Pasaman – Kita patut bangga dan senang
dengan keberhasilan Sekolah Lapangan Pengolahan Tani Tepadu (SLPTT) di
Kabupaten Pasaman khususya di Kecamatan Bonjol ini yang telah berhasil
meningkatkan hasil produksi padi sebesar 10 ton perhektar.
Ini sebuah keberhasilan yang patut kita
syukuri dengan baik di mana biasanya tingkat produksi padi baru mencapai
4,5 ton perhektar. Hasil yang didapat oleh para petani Pasaman ini
lebih baik dari yang dihasilkan oleh petani Kab. Limapuluh Kota 7,7 ton
perhektar dan Kab.

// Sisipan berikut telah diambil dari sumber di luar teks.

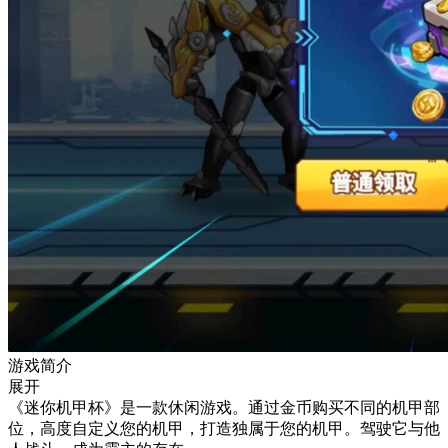
游戏简介
展开
《迷你机甲杯》是一款休闲游戏。通过金币购买不同的机甲部
位，高度自定义您的机甲，打造独属于您的机甲。驾驶它与他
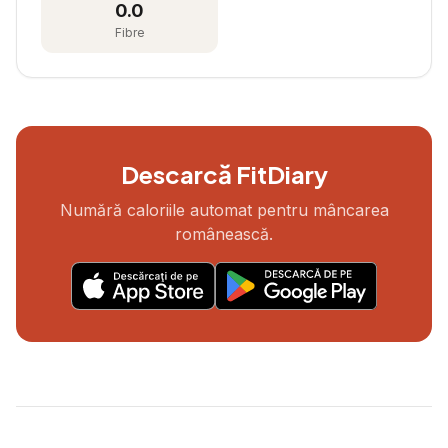
0.0
Fibre
Descarcă FitDiary
Numără caloriile automat pentru mâncarea
românească.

Sijunjung sebesar 7,2 ton perhektar dari program yang
sama tahun 2012 ini.
Ini disampaikan Gubernur Irwan Prayitno
dalam peninjauan kegiatan Program Sekolah Lapangan Pengelolaan Tani
Terpadu (SLPTT) dan Sekolah Lapangan Pengelolaan Hama Terpadu (SLPHT),
di Kampuang Alai Nagari Ganggo Mudiak Kecamatan Bonjol Kabupaten
Pasaman, Senin (24/9). Hadir dalam kesempatan tersebut Wakil Bupati
Daniel Lubis, Anggota DPRD Muslim Yatim, Kadis Pertanian Ir. Djoni,
Kadis Sosial Abdul Gafar, Forkopimda, beberapa kepala SKPD di lingkungan
Pemkab Pasaman, Kelompok Tani Equator, Gapoktan Khatulistiwa dan
lainnya.
Lebih jelas Irwan menyampaikan, program
sekolah lapangan ini akan terus kita kembangkan secara baik dari tahun
ke tahun, sebagai pembelajaran baru dalam meningkatkan produksi padi
serta memanfaatkan pupuk organik yang aman terhadap kelestarian alam.

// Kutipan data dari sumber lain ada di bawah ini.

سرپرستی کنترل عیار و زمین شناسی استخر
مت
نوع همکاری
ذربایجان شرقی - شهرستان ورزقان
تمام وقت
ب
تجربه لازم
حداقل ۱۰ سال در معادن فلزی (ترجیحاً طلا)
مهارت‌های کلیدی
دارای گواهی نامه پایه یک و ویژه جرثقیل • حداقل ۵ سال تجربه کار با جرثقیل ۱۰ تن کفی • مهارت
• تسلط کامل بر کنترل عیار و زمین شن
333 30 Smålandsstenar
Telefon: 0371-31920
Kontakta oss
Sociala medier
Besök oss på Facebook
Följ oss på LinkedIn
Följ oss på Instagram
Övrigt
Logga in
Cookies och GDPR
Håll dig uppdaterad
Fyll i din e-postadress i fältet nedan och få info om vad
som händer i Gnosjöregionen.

Oleh karena itu, kepada seluruh petani di Sumbar agar jangan membakar
jerami lagi, karena itu sama dengan membakar duit sendiri.
Hal ini dikatakan bahwa seukuran jerami
perhetar tersebut dapat menyimpan duit kita untuk beli pupuk sebesar Rp.

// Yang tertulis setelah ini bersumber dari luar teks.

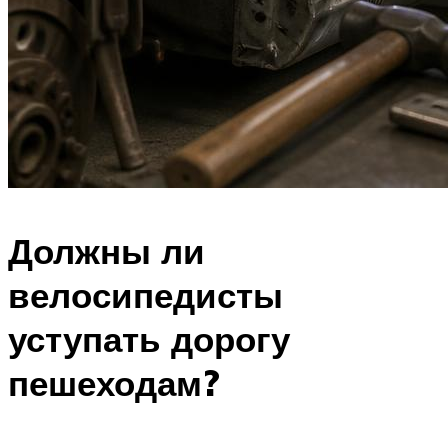
Должны ли
велосипедисты
уступать дорогу
пешеходам?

250 ribu. Selain itu kita juga kembali membangun ekosistem lingkungan
dalam menghadapi hama tanaman dengan pengelolaan pladiator yang
sesungguhnya dapat membasmi hama-hama perusak tanaman, yang jika memakai
pupuk kimia mereka pada mati, sehingga wabah hama bisa tidak terkendali
dan lingkungan tanaman jadi rusak sama sekali.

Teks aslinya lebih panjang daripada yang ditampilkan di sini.